LONDON — The company that owns fast-growing sourdough pizza restaurant Franco Manca warned on Wednesday that Brexit is already making recruiting staff harder.
David Page, the chairman of Fulham Shore, which owns Franco Manca and The Real Greek restaurants, says in the company’s full-year results: “The long-term Brexit impact is unknown; it is, however, already affecting the availability of skilled European restaurant staff.”
UK Prime Minister Theresa May has made it clear that reducing net migration is one of her top priorities in Brexit, which appears to have put many EU nationals off coming to the UK for work.
The restaurant and fast food businesses are among those sectors likely to be hardest hit, as the industry relies heavily on overseas workers. The Office for National Statistics estimates that 68,000 EU nationals are employed in the restaurant and hotel sector across Britain.
Sandwich chain Pret A Manger highlighted the problems Brexit causes when it warned that it faces a staffing crisis, with just one in 50 applications to work at the fast food shop coming from UK nationals.
Simon Cope, the boss of burger chain Byron, told Business Insider in May: “Byron, along with everyone else in our industry, has some fantastic people in it but a lot of those people are from abroad. They play such an important role in our economy, in our business, and to our customers.”
Fulham Shore also said that Brexit is affecting existing staff who come from the 28-nation bloc. “The result of the EU Referendum has created considerable uncertainty of immigration status of EU nationals. To mitigate these issues the Group has invested in its human resources teams and has implemented a number of incentive schemes designed to retain key individuals.”

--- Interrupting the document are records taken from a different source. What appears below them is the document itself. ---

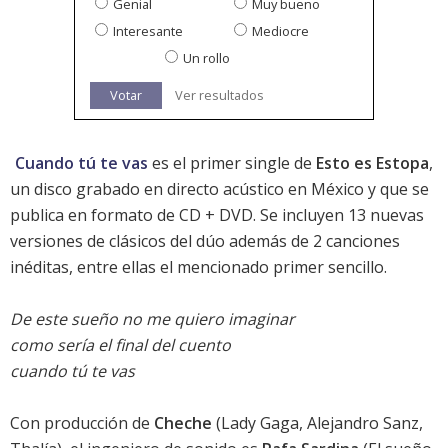
Genial
Muy bueno
Interesante
Mediocre
Un rollo
Votar
Ver resultados
Cuando tú te vas
es el primer single de
Esto es Estopa
,
un disco grabado en directo acústico en México y que se
publica en formato de CD + DVD. Se incluyen 13 nuevas
versiones de clásicos del dúo además de 2 canciones
inéditas, entre ellas el mencionado primer sencillo.
De este sueño no me quiero imaginar
como sería el final del cuento
cuando tú te vas
Con producción de
Cheche
(
Lady Gaga
,
Alejandro Sanz
,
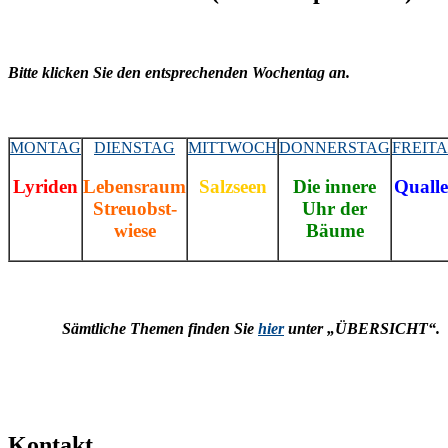
Bitte klicken Sie den entsprechenden Wochentag an.
MONTAG
DIENSTAG
MITTWOCH
DONNERSTAG
FREIT
Lyriden
Lebensraum
Salzseen
Die innere
Quall
Streuobst-
Uhr der
wiese
Bäume
Sämtliche Themen finden Sie
hier
unter „ÜBERSICHT“.
Kontakt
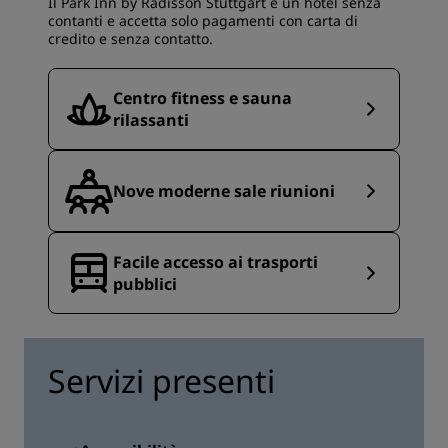
Il Park Inn by Radisson Stuttgart è un hotel senza
contanti e accetta solo pagamenti con carta di
credito e senza contatto.
Centro fitness e sauna
rilassanti
Nove moderne sale riunioni
Facile accesso ai trasporti
pubblici
Servizi presenti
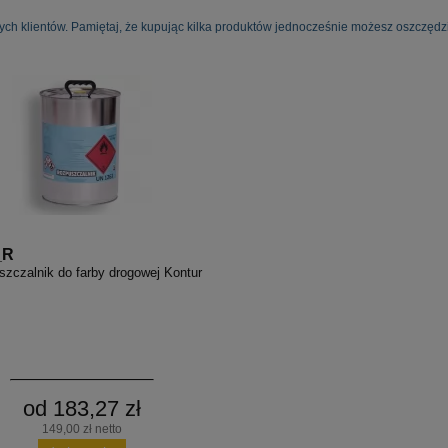
ych klientów. Pamiętaj, że kupując kilka produktów jednocześnie możesz oszczędzi
_R
zczalnik do farby drogowej Kontur
od 183,27 zł
149,00 zł netto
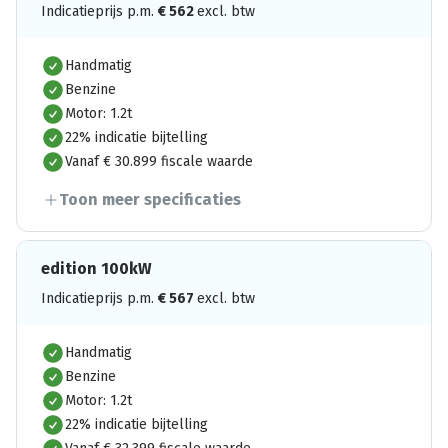
Indicatieprijs p.m.
€
562
excl. btw
Handmatig
Benzine
Motor: 1.2t
22% indicatie bijtelling
Vanaf € 30.899 fiscale waarde
Toon meer specificaties
edition 100kW
Indicatieprijs p.m.
€
567
excl. btw
Handmatig
Benzine
Motor: 1.2t
22% indicatie bijtelling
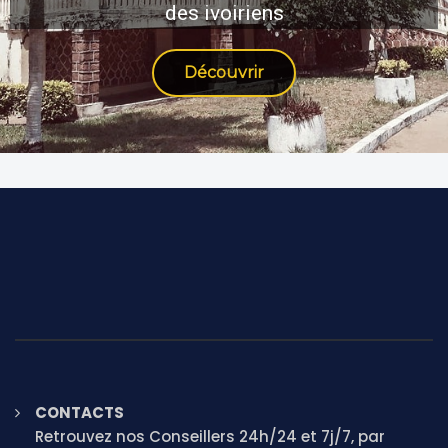
des ivoiriens
Découvrir
CONTACTS
Retrouvez nos Conseillers 24h/24 et 7j/7, par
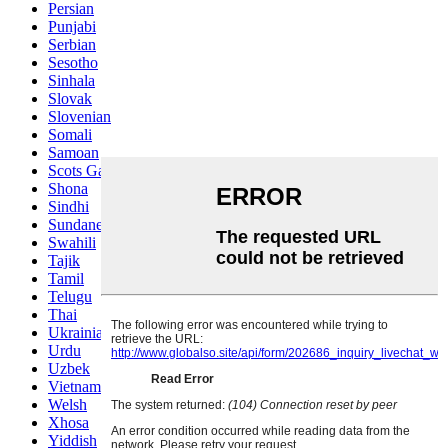
Persian
Punjabi
Serbian
Sesotho
Sinhala
Slovak
Slovenian
Somali
Samoan
Scots Gaelic
Shona
Sindhi
Sundanese
Swahili
Tajik
Tamil
Telugu
Thai
Ukrainian
Urdu
Uzbek
Vietnamese
Welsh
Xhosa
Yiddish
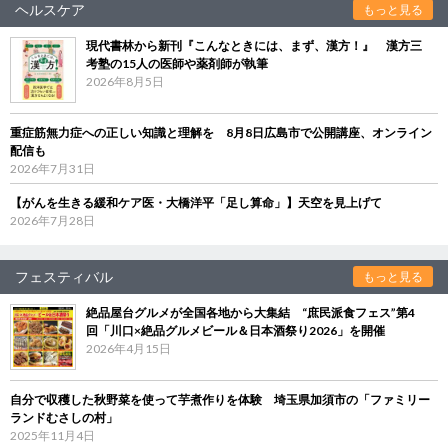
ヘルスケア
もっと見る
現代書林から新刊『こんなときには、まず、漢方！』 漢方三
考塾の15人の医師や薬剤師が執筆
2026年8月5日
重症筋無力症への正しい知識と理解を 8月8日広島市で公開講座、オンライン
配信も
2026年7月31日
【がんを生きる緩和ケア医・大橋洋平「足し算命」】天空を見上げて
2026年7月28日
フェスティバル
もっと見る
絶品屋台グルメが全国各地から大集結 “庶民派食フェス”第4
回「川口×絶品グルメビール＆日本酒祭り2026」を開催
2026年4月15日
自分で収穫した秋野菜を使って芋煮作りを体験 埼玉県加須市の「ファミリー
ランドむさしの村」
2025年11月4日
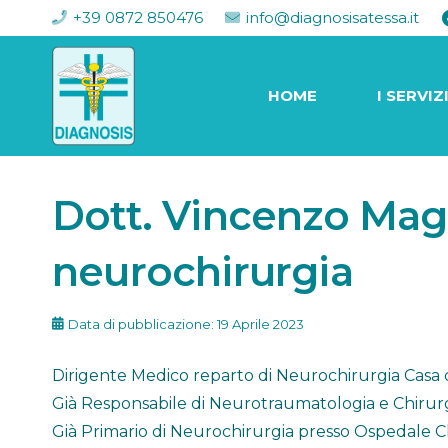
+39 0872 850476
info@diagnosisatessa.it
HOME
I SERVIZ
Dott. Vincenzo Magli
neurochirurgia
Data di pubblicazione:
19 Aprile 2023
Dirigente Medico reparto di Neurochirurgia Casa 
Già Responsabile di Neurotraumatologia e Chirurg
Già Primario di Neurochirurgia presso Ospedale Cli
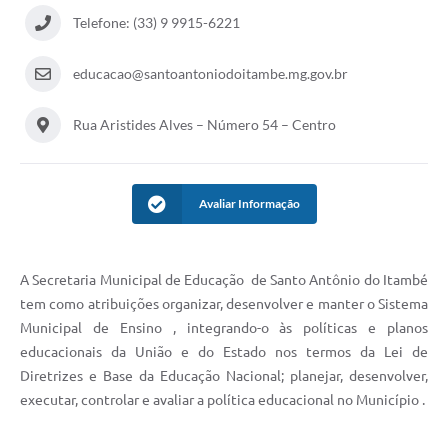
Telefone: (33) 9 9915-6221
educacao@santoantoniodoitambe.mg.gov.br
Rua Aristides Alves – Número 54 – Centro
Avaliar Informação
A Secretaria Municipal de Educação de Santo Antônio do Itambé
tem como atribuições organizar, desenvolver e manter o Sistema
Municipal de Ensino , integrando-o às políticas e planos
educacionais da União e do Estado nos termos da Lei de
Diretrizes e Base da Educação Nacional; planejar, desenvolver,
executar, controlar e avaliar a política educacional no Município .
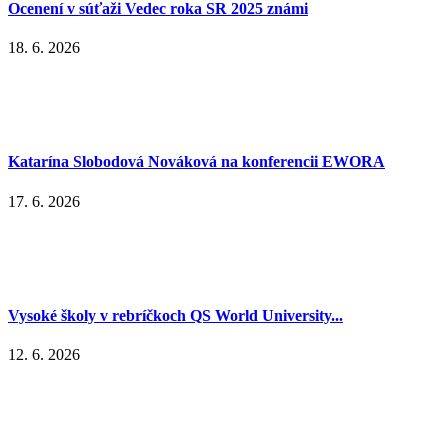
Ocenení v súťaži Vedec roka SR 2025 známi
18. 6. 2026
Katarína Slobodová Nováková na konferencii EWORA
17. 6. 2026
Vysoké školy v rebríčkoch QS World University...
12. 6. 2026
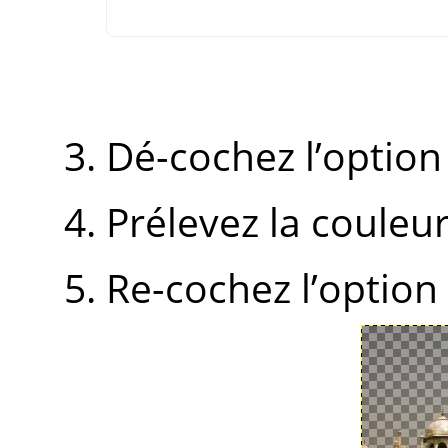
Dé-cochez l’option
Prélevez la couleur, 
Re-cochez l’option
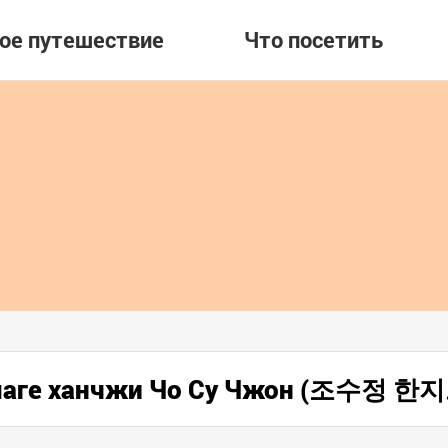
вое путешествие
Что посетить
бумаге ханчжи Чо Су Чжон (조수정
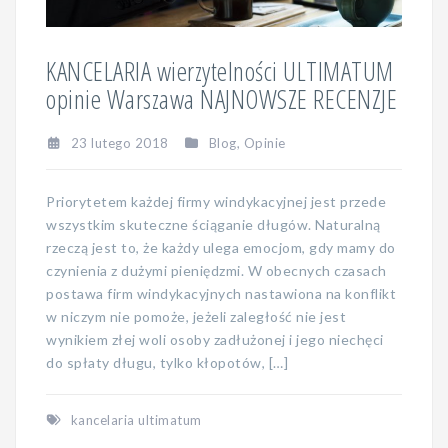
KANCELARIA wierzytelności ULTIMATUM
opinie Warszawa NAJNOWSZE RECENZJE
23 lutego 2018
Blog
,
Opinie
Priorytetem każdej firmy windykacyjnej jest przede
wszystkim skuteczne ściąganie długów. Naturalną
rzeczą jest to, że każdy ulega emocjom, gdy mamy do
czynienia z dużymi pieniędzmi. W obecnych czasach
postawa firm windykacyjnych nastawiona na konflikt
w niczym nie pomoże, jeżeli zaległość nie jest
wynikiem złej woli osoby zadłużonej i jego niechęci
do spłaty długu, tylko kłopotów, […]
kancelaria ultimatum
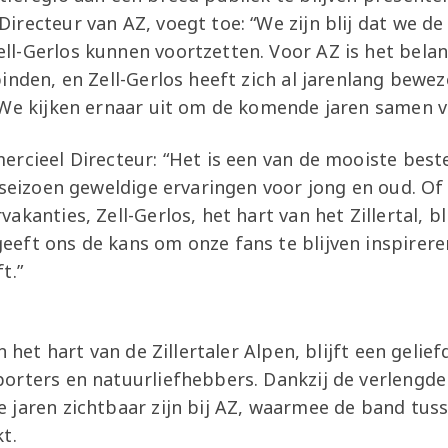
recteur van AZ, voegt toe: “We zijn blij dat we de
l-Gerlos kunnen voortzetten. Voor AZ is het belan
inden, en Zell-Gerlos heeft zich al jarenlang bewez
 We kijken ernaar uit om de komende jaren samen ve
ercieel Directeur: “Het is een van de mooiste bes
 seizoen geweldige ervaringen voor jong en oud. O
akanties, Zell-Gerlos, het hart van het Zillertal, b
eft ons de kans om onze fans te blijven inspireren
t.”
n
in het hart van de Zillertaler Alpen, blijft een gel
orters en natuurliefhebbers. Dankzij de verlengd
 jaren zichtbaar zijn bij AZ, waarmee de band tus
t.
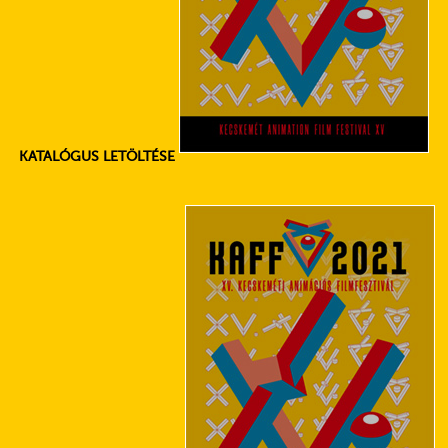
KATALÓGUS LETÖLTÉSE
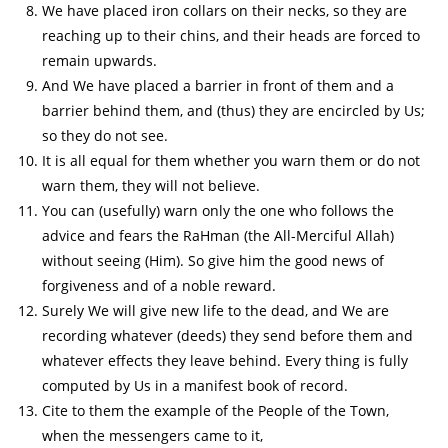
We have placed iron collars on their necks, so they are
reaching up to their chins, and their heads are forced to
remain upwards.
And We have placed a barrier in front of them and a
barrier behind them, and (thus) they are encircled by Us;
so they do not see.
It is all equal for them whether you warn them or do not
warn them, they will not believe.
You can (usefully) warn only the one who follows the
advice and fears the RaHman (the All-Merciful Allah)
without seeing (Him). So give him the good news of
forgiveness and of a noble reward.
Surely We will give new life to the dead, and We are
recording whatever (deeds) they send before them and
whatever effects they leave behind. Every thing is fully
computed by Us in a manifest book of record.
Cite to them the example of the People of the Town,
when the messengers came to it,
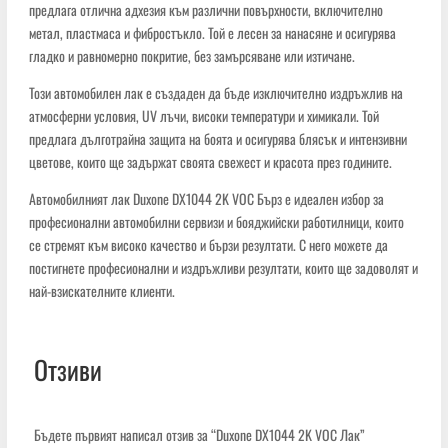
предлага отлична адхезия към различни повърхности, включително
метал, пластмаса и фибростъкло. Той е лесен за нанасяне и осигурява
гладко и равномерно покритие, без замърсяване или изтичане.
Този автомобилен лак е създаден да бъде изключително издръжлив на
атмосферни условия, UV лъчи, високи температури и химикали. Той
предлага дълготрайна защита на боята и осигурява блясък и интензивни
цветове, които ще задържат своята свежест и красота през годините.
Автомобилният лак Duxone DX1044 2K VOC Бърз е идеален избор за
професионални автомобилни сервизи и бояджийски работилници, които
се стремят към високо качество и бързи резултати. С него можете да
постигнете професионални и издръжливи резултати, които ще задоволят и
най-взискателните клиенти.
Отзиви
Бъдете първият написал отзив за “Duxone DX1044 2K VOC Лак”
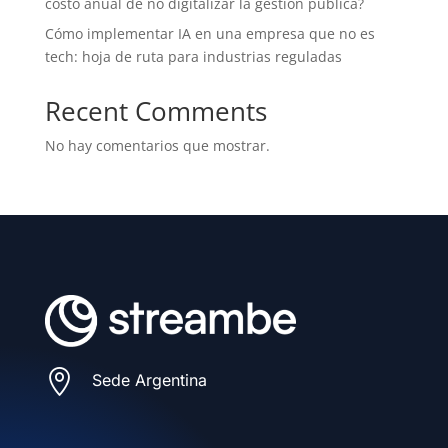
costo anual de no digitalizar la gestión pública?
Cómo implementar IA en una empresa que no es
tech: hoja de ruta para industrias reguladas
Recent Comments
No hay comentarios que mostrar.

Sede Argentina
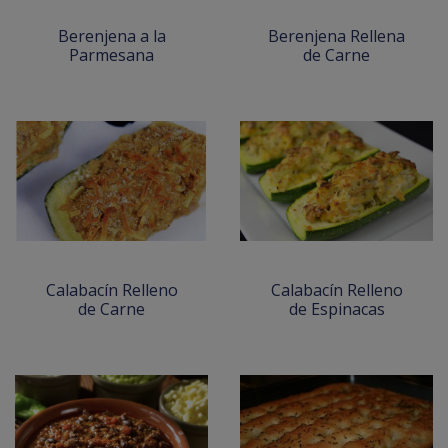
Berenjena a la
Berenjena Rellena
Parmesana
de Carne
Calabacín Relleno
Calabacín Relleno
de Carne
de Espinacas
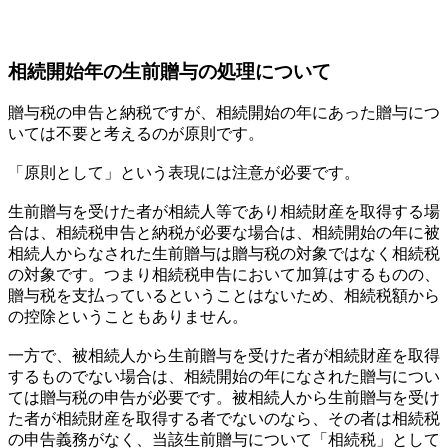
相続開始年の生前贈与の処理について
贈与税の申告と納税ですが、相続開始の年にあった贈与につ
いては不要と考えるのが原則です。
「原則として」という表現には注意が必要です。
生前贈与を受けた者が相続人等であり相続財産を取得する場
合は、相続税申告と納税が必要な場合は、相続開始の年に被
相続人からなされた生前贈与は贈与税の対象ではなく相続税
の対象です。つまり相続税申告において加算はするものの、
贈与税を支払っているということはないため、相続税額から
の控除ということもありません。
一方で、被相続人から生前贈与を受けた者が相続財産を取得
するものでない場合は、相続開始の年になされた贈与につい
ては贈与税の申告が必要です。被相続人から生前贈与を受け
た者が相続財産を取得する者でないのなら、その者は相続税
の申告義務がなく、当該生前贈与について「相続税」として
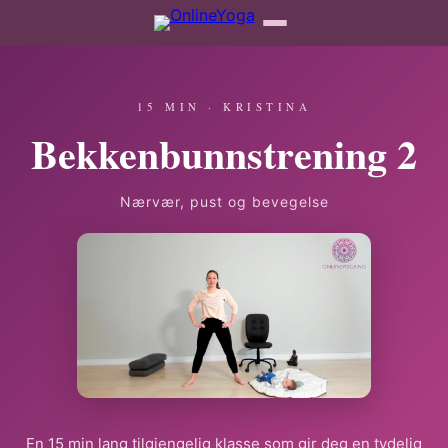
15 MIN · KRISTINA
Bekkenbunnstrening 2
Nærvær, pust og bevegelse
En 15 min lang tilgjengelig klasse som gir deg en tydelig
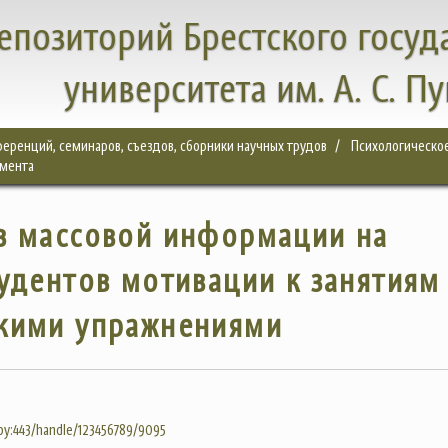
епозиторий Брестского госуд
университета им. А. С. П
еренций, семинаров, съездов, сборники научных трудов
Психологическое
емента
в массовой информации на
удентов мотивации к занятиям
кими упражнениями
.by:443/handle/123456789/9095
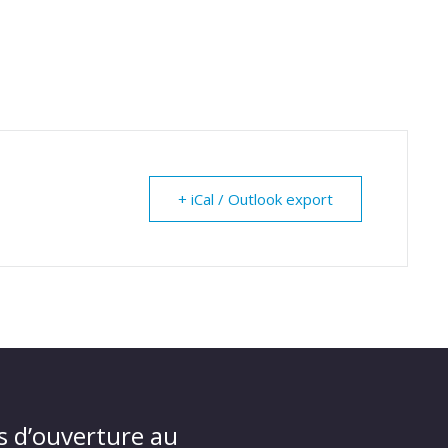
+ iCal / Outlook export
s d’ouverture au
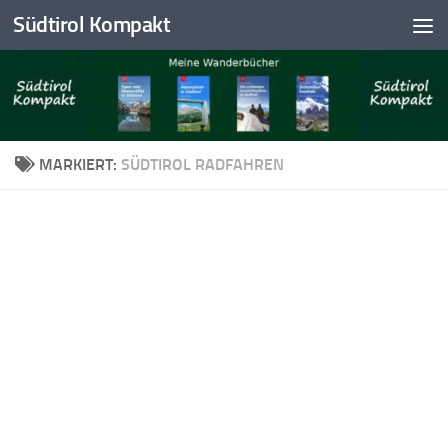
Südtirol Kompakt
Skip to content
MARKIERT:
SÜDTIROL RADFAHREN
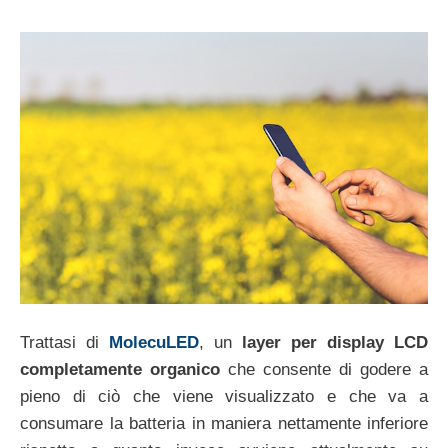
Trattasi di
MolecuLED
, un
layer per display LCD
completamente organico
che consente di godere a
pieno di ciò che viene visualizzato e che va a
consumare la batteria in maniera nettamente inferiore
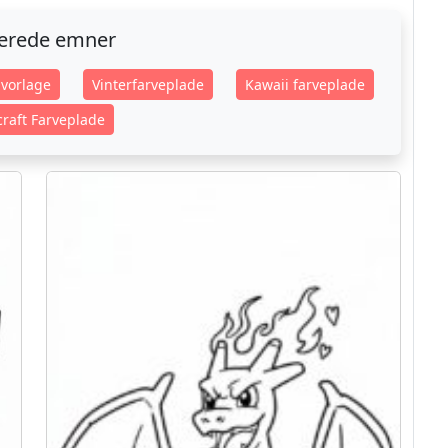
terede emner
vorlage
Vinterfarveplade
Kawaii farveplade
raft Farveplade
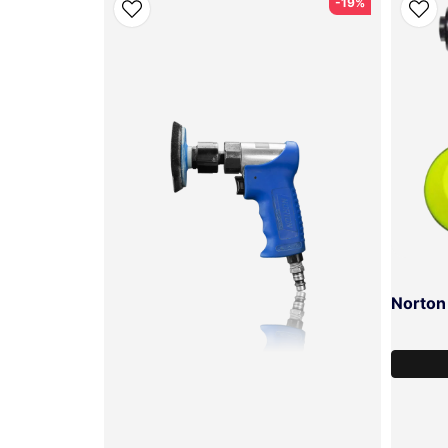
-19%
för 2 år sedan
Christian
för 2 år sedan
Funkade som förväntat, lagom starkt klister som i
lämnade några rester på listerna.
Kenneth
SKICKA FRÅGA
för 2 år sedan
Gjorde som det skulle vid maskering innan poleri
påläggning av lackskydd.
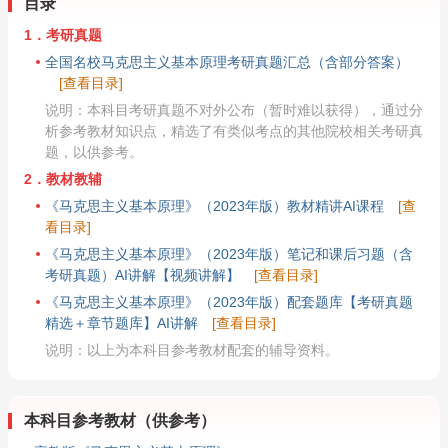
目录
1．考研真题
全国名校马克思主义基本原理考研真题汇总（含部分答案）
[查看目录]
说明：本科目考研真题不对外公布（暂时难以获得），通过分
析参考教材知识点，精选了有类似考点的其他院校相关考研真
题，以供参考。
2．教材教辅
《马克思主义基本原理》（2023年版）教材精讲AI课程
[查
看目录]
《马克思主义基本原理》（2023年版）笔记和课后习题（含
考研真题）AI讲解【视频讲解】
[查看目录]
《马克思主义基本原理》（2023年版）配套题库【考研真题
精选＋章节题库】AI讲解
[查看目录]
说明：以上为本科目参考教材配套的辅导资料。
本科目参考教材（供参考）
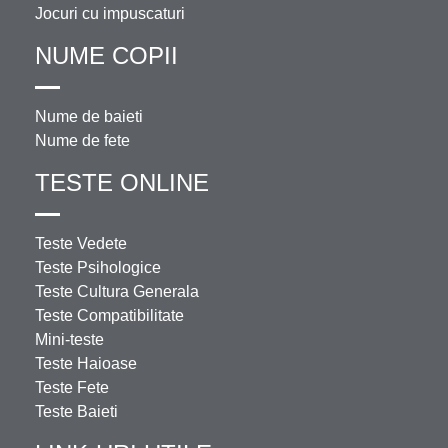
Jocuri cu impuscaturi
NUME COPII
Nume de baieti
Nume de fete
TESTE ONLINE
Teste Vedete
Teste Psihologice
Teste Cultura Generala
Teste Compatibilitate
Mini-teste
Teste Haioase
Teste Fete
Teste Baieti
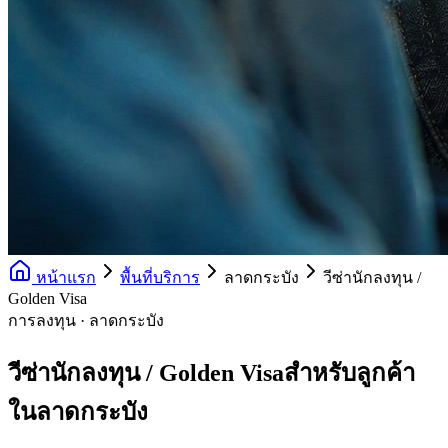
หน้าแรก
พื้นที่บริการ
ลาดกระบัง
วีซ่านักลงทุน /
Golden Visa
การลงทุน · ลาดกระบัง
วีซ่านักลงทุน / Golden Visaสำหรับลูกค้า
ในลาดกระบัง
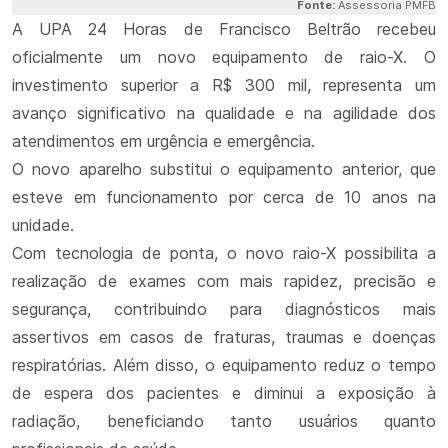
Fonte:
Assessoria PMFB
A UPA 24 Horas de Francisco Beltrão recebeu
oficialmente um novo equipamento de raio-X. O
investimento superior a R$ 300 mil, representa um
avanço significativo na qualidade e na agilidade dos
atendimentos em urgência e emergência.
O novo aparelho substitui o equipamento anterior, que
esteve em funcionamento por cerca de 10 anos na
unidade.
Com tecnologia de ponta, o novo raio-X possibilita a
realização de exames com mais rapidez, precisão e
segurança, contribuindo para diagnósticos mais
assertivos em casos de fraturas, traumas e doenças
respiratórias. Além disso, o equipamento reduz o tempo
de espera dos pacientes e diminui a exposição à
radiação, beneficiando tanto usuários quanto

Despite the warning over EU workers, Fulham Shore reported a strong set of results, with revenue up 41% to £41.2 million. Franco Manca contributed most of the revenue, £26.7 million, and 13 new pizza restaurants were opened in the year to the end of March 2017.
Page, the former CEO of Pizza Express, warns that “we are entering a difficult forecasting period due to Brexit,” with inflation pushing up food costs and depressing consumer spending. He says: “Against this backdrop, some restaurant businesses will make the grade and others will not.
“We believe that operators with ‘me-too’ offerings, over-rented sites, tails of unprofitable sites, dated menus, too much debt, poor concepts and unincentivised staff (or all of the above) will struggle.”
But he adds: “We believe that our businesses have significant growth potential across the UK underpinned, first and foremost, by the quality and value of their customer offerings. As a result, and despite the challenging backdrop, we are confident that the Group will continue to perform well in the fast-growing casual dining market.”